The Underwear Tradition
According to online surveys, traditionally, men wear the same type of underwear their fathers wore. And, by habit, they stick with the same underwear model throughout their lives. As for demographics: 71% of men wear briefs, 7% like tight boxers, and 7% prefer boxers. It’s not clear from the survey what the other 15% wear (or don’t) but I’ll let you guess.
Feeling the Heat with Tighty Whities
For half a century, it has been touted that loose underwear keeps scrotal temperature down and maintains fertility. Hang low sweet chariot. As a consequence, doctors of all kinds have routinely advised men to wear boxers instead of briefs to maintain their fertility. And just as men buy sexy lingerie for their women, women buy the most bizarre boxers for their men: from kitten covered cotton to stylized silk. But is any of this true? Or is this just another genital shell game?

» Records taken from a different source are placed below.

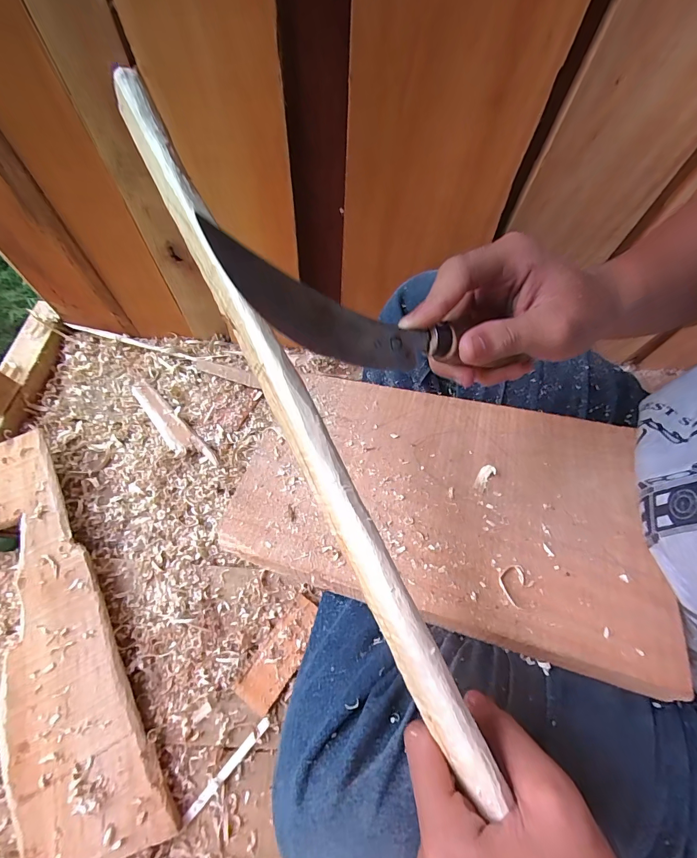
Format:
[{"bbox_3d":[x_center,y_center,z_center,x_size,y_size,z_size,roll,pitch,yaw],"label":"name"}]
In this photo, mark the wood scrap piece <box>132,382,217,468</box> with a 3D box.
[{"bbox_3d":[-0.251,-0.008,0.522,0.039,0.018,0.172,-39,73,-18],"label":"wood scrap piece"}]

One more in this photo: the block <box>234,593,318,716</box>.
[{"bbox_3d":[-0.072,0.250,0.416,0.042,0.012,0.114,34,69,12],"label":"block"}]

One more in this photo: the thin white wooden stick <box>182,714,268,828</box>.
[{"bbox_3d":[-0.121,0.344,0.375,0.010,0.004,0.107,41,70,15],"label":"thin white wooden stick"}]

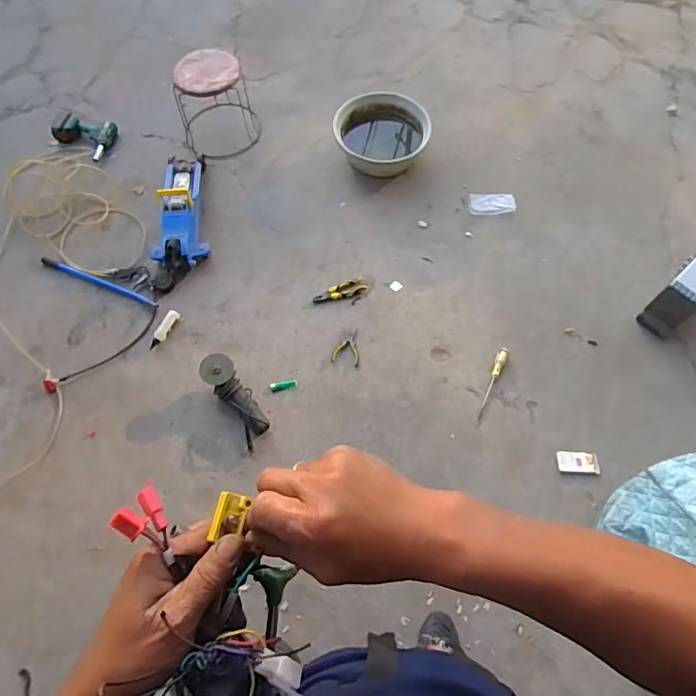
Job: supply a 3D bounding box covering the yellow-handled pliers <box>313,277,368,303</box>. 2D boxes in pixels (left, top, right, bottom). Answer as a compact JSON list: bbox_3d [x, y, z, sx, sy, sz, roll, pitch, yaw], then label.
[{"bbox_3d":[-0.031,-0.200,1.757,0.187,0.011,0.064,-18,67,-6],"label":"yellow-handled pliers"}]

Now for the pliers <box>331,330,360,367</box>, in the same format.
[{"bbox_3d":[0.001,-0.009,1.662,0.095,0.020,0.135,10,67,6],"label":"pliers"}]

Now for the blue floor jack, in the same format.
[{"bbox_3d":[-0.612,-0.494,1.838,0.186,0.127,0.588,-5,66,0],"label":"blue floor jack"}]

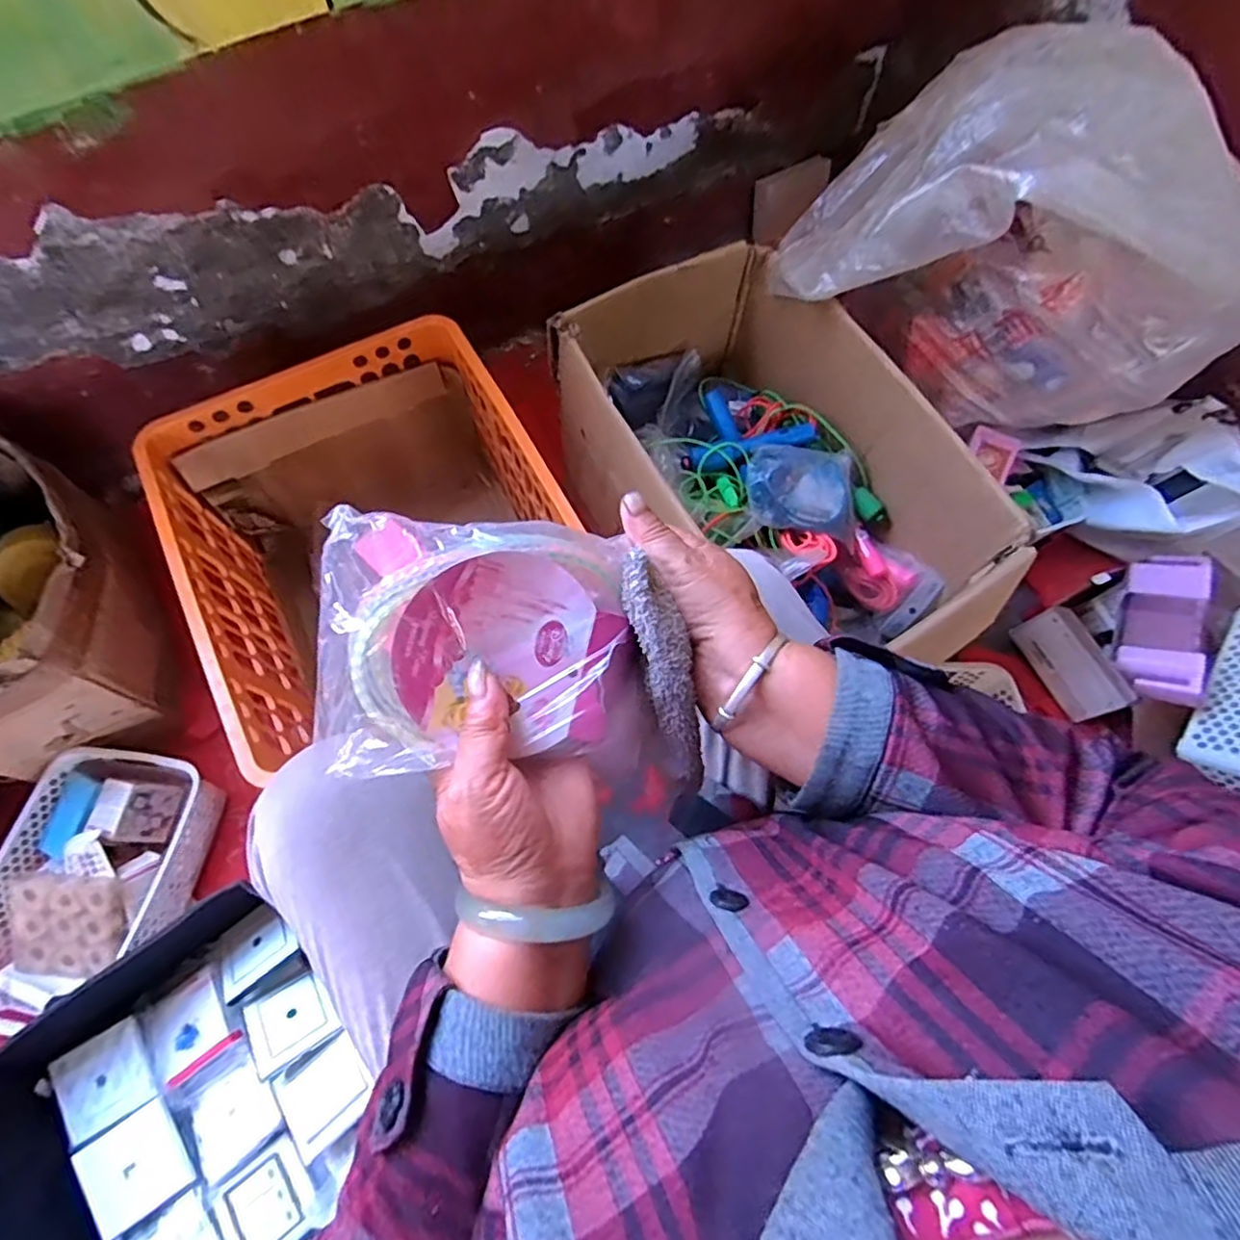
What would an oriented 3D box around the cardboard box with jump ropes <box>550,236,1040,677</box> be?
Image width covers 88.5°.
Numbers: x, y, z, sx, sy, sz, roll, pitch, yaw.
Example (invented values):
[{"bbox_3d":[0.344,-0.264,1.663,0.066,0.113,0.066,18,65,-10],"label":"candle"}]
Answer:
[{"bbox_3d":[0.167,-0.192,0.831,0.344,0.245,0.594,-27,70,-10],"label":"cardboard box with jump ropes"}]

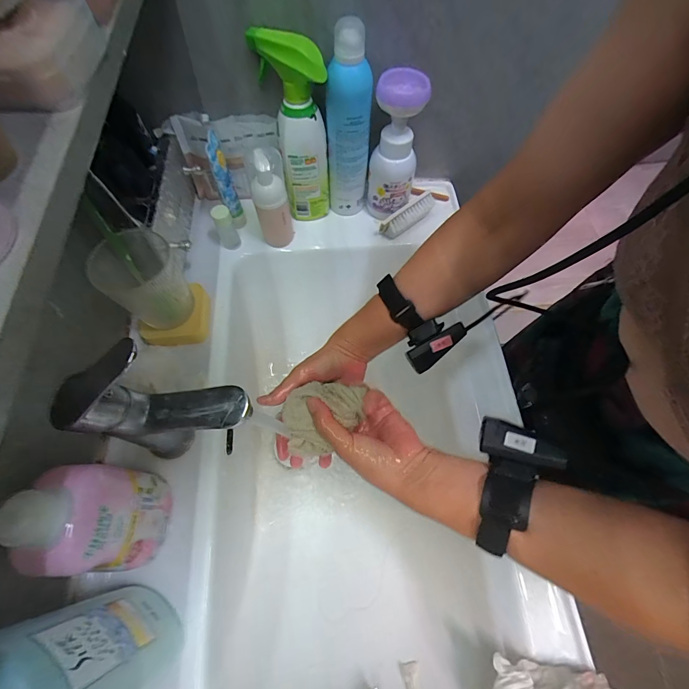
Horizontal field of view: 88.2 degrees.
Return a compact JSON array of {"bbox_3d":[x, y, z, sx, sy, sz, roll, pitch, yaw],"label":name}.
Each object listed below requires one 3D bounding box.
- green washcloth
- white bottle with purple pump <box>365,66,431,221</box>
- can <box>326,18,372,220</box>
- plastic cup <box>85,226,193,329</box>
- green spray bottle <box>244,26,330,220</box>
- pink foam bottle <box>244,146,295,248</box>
[{"bbox_3d":[-0.024,0.074,0.369,0.083,0.046,0.068,0,68,-3],"label":"green washcloth"},{"bbox_3d":[0.068,-0.270,0.501,0.064,0.175,0.071,3,70,-1],"label":"white bottle with purple pump"},{"bbox_3d":[0.006,-0.279,0.478,0.059,0.228,0.051,3,70,-1],"label":"can"},{"bbox_3d":[-0.238,-0.084,0.431,0.079,0.099,0.092,-16,71,-8],"label":"plastic cup"},{"bbox_3d":[-0.064,-0.284,0.482,0.065,0.218,0.085,-21,72,-10],"label":"green spray bottle"},{"bbox_3d":[-0.102,-0.198,0.502,0.049,0.162,0.039,-11,71,-6],"label":"pink foam bottle"}]

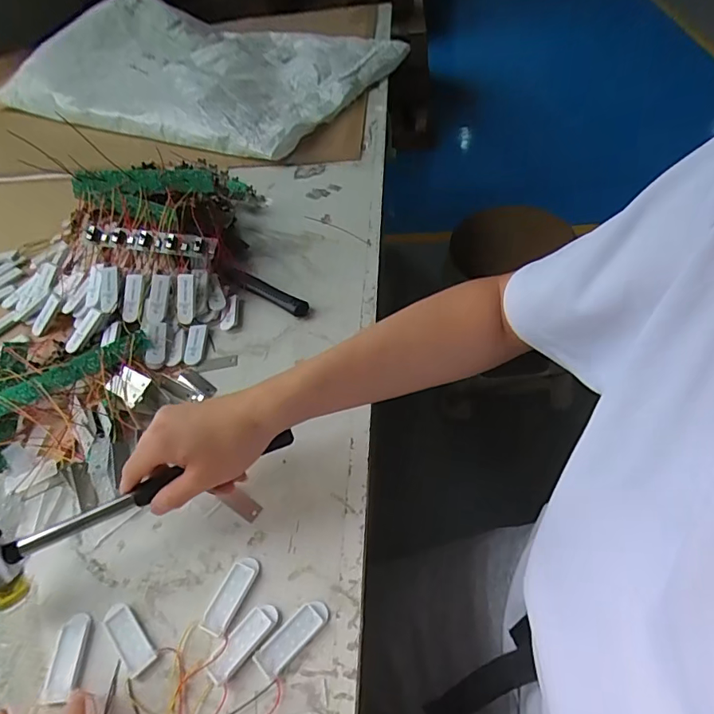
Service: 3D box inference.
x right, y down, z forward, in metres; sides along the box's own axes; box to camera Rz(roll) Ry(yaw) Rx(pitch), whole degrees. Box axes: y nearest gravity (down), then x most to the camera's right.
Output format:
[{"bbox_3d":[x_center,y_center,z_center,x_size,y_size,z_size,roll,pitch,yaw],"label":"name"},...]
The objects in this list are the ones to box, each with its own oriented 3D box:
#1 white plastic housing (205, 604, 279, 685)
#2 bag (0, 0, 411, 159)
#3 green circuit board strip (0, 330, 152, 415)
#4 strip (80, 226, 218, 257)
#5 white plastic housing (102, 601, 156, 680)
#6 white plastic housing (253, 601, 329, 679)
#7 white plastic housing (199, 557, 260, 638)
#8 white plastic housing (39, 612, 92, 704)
[{"bbox_3d":[-0.081,0.204,0.352,0.021,0.006,0.058,28,55,27],"label":"white plastic housing"},{"bbox_3d":[-0.368,-0.685,1.136,0.822,0.102,0.582,23,53,23],"label":"bag"},{"bbox_3d":[-0.308,0.015,0.519,0.175,0.011,0.032,-28,73,-21],"label":"green circuit board strip"},{"bbox_3d":[-0.252,-0.142,0.593,0.166,0.021,0.026,6,51,14],"label":"strip"},{"bbox_3d":[-0.170,0.208,0.365,0.020,0.004,0.056,-36,55,-26],"label":"white plastic housing"},{"bbox_3d":[-0.045,0.200,0.352,0.057,0.004,0.021,-35,54,-25],"label":"white plastic housing"},{"bbox_3d":[-0.097,0.181,0.376,0.023,0.005,0.057,17,51,19],"label":"white plastic housing"},{"bbox_3d":[-0.213,0.219,0.361,0.025,0.004,0.056,-7,47,-2],"label":"white plastic housing"}]

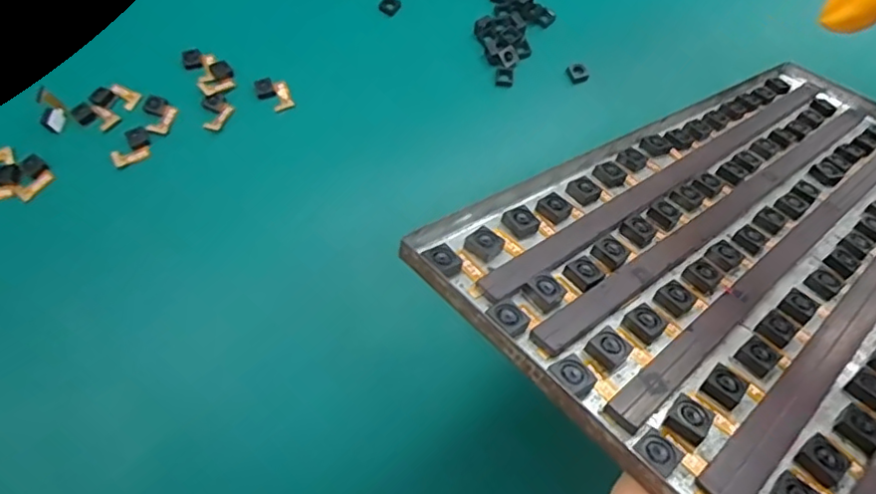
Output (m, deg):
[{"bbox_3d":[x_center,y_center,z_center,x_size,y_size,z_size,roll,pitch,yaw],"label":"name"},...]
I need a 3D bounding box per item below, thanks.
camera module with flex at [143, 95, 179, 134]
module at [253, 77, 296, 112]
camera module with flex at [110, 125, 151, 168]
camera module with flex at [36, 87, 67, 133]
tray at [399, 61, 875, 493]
[{"bbox_3d":[-0.131,-0.063,0.273,0.013,0.004,0.019,7,70,0],"label":"camera module with flex"},{"bbox_3d":[-0.078,-0.073,0.279,0.015,0.004,0.018,-22,73,-10],"label":"module"},{"bbox_3d":[-0.141,-0.046,0.267,0.018,0.004,0.015,-27,73,-11],"label":"camera module with flex"},{"bbox_3d":[-0.176,-0.062,0.266,0.008,0.013,0.015,3,70,-1],"label":"camera module with flex"},{"bbox_3d":[0.140,0.009,0.183,0.245,0.006,0.188,-26,54,-34],"label":"tray"}]

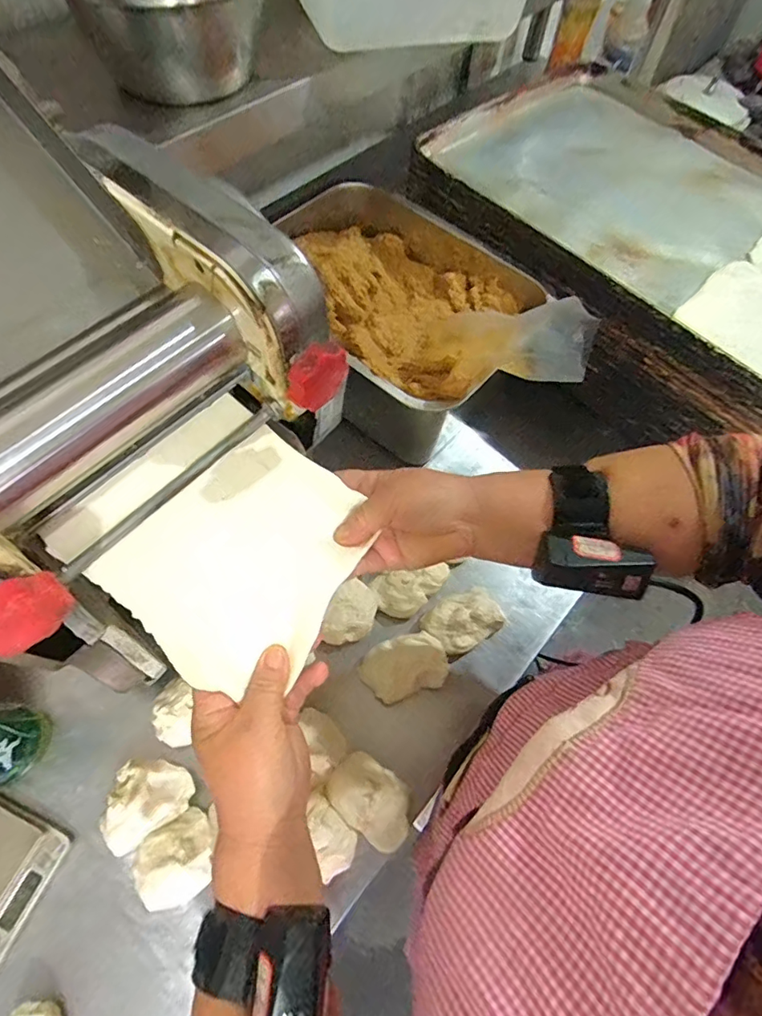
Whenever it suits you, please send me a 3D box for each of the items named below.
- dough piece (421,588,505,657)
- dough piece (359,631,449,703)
[{"bbox_3d":[0.088,0.122,0.556,0.079,0.046,0.058,-31,68,-18],"label":"dough piece"},{"bbox_3d":[0.025,0.165,0.535,0.086,0.046,0.055,-14,64,-10],"label":"dough piece"}]

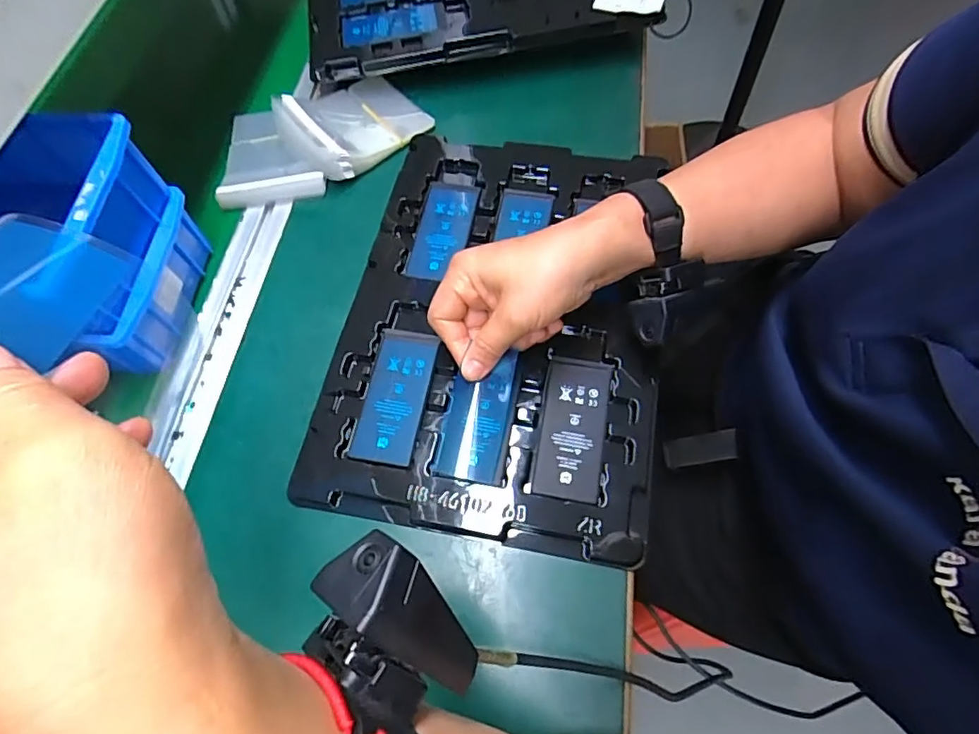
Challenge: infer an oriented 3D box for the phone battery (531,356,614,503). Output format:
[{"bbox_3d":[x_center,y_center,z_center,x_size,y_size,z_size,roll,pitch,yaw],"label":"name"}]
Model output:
[{"bbox_3d":[0.056,0.040,0.363,0.045,0.005,0.099,9,64,9],"label":"phone battery"}]

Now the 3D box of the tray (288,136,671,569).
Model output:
[{"bbox_3d":[0.007,-0.048,0.405,0.227,0.011,0.334,7,63,8],"label":"tray"}]

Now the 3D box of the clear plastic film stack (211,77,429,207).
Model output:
[{"bbox_3d":[-0.150,-0.211,0.484,0.183,0.040,0.112,-10,62,-1],"label":"clear plastic film stack"}]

The Skinny on Boxers and Briefs
Believe or not, a “controlled” trial was published that compared boxers to briefs in infertile men. This study was designed and run by, you guessed it, urologists, my fellow stream team buddies. It involved 97 male volunteers and showed that there was no difference in scrotal temperatures (taken from 3 areas!) in men wearing boxers and briefs, even when they switched from one type of underwear to the other. Although fertility was not measured, this clearly showed that scrotal temperature does not correlate with the type of underwear that men wear.
I commented on this study when it was published and noted that this fertility myth had been debunked, and rightly so. So go ahead and wear what works for you. For your health and those you love, I would only qualify comedian Rodney Dangerfield’s advice to “don’t ever change,” to say “don’t forget to change” underwear regularly.